--- Input records Enclosed Below ---

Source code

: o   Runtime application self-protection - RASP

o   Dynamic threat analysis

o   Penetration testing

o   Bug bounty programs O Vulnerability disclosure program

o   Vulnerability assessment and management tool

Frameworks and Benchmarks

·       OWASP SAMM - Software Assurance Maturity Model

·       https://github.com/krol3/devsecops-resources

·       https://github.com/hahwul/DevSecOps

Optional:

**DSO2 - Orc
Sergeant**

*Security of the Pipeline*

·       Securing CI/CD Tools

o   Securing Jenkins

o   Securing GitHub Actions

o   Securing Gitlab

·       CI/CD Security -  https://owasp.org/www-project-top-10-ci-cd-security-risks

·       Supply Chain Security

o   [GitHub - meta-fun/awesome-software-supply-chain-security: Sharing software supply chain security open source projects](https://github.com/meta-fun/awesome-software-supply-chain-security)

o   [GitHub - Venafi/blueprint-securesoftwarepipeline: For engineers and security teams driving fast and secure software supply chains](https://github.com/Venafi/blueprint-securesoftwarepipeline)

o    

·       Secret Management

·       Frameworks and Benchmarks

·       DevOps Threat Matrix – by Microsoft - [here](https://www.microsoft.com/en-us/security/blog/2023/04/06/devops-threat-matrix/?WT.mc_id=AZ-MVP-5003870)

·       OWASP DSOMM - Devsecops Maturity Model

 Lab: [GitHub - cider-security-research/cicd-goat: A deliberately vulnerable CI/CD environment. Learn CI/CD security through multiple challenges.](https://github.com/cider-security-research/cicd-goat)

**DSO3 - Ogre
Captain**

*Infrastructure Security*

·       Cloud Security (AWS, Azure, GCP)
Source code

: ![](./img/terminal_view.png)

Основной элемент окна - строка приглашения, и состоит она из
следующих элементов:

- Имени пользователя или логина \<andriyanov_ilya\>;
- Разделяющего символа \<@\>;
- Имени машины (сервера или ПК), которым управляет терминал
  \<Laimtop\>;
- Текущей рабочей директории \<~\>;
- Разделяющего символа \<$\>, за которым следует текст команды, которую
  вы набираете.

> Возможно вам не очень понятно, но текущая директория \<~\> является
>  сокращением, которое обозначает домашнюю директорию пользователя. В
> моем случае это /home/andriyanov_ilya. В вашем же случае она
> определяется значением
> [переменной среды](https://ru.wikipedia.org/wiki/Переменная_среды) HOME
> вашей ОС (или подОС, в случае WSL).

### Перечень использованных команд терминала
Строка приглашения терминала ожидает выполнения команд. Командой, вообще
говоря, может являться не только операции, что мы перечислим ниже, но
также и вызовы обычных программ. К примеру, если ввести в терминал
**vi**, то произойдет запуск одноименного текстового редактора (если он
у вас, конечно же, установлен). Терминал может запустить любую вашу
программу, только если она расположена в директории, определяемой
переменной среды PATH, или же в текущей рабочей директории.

--- End of Enclosed Input records ---

What you have to do
Counting only lines of the data above that hold "Имени", report the total and nothing else.

Solution to this problem
2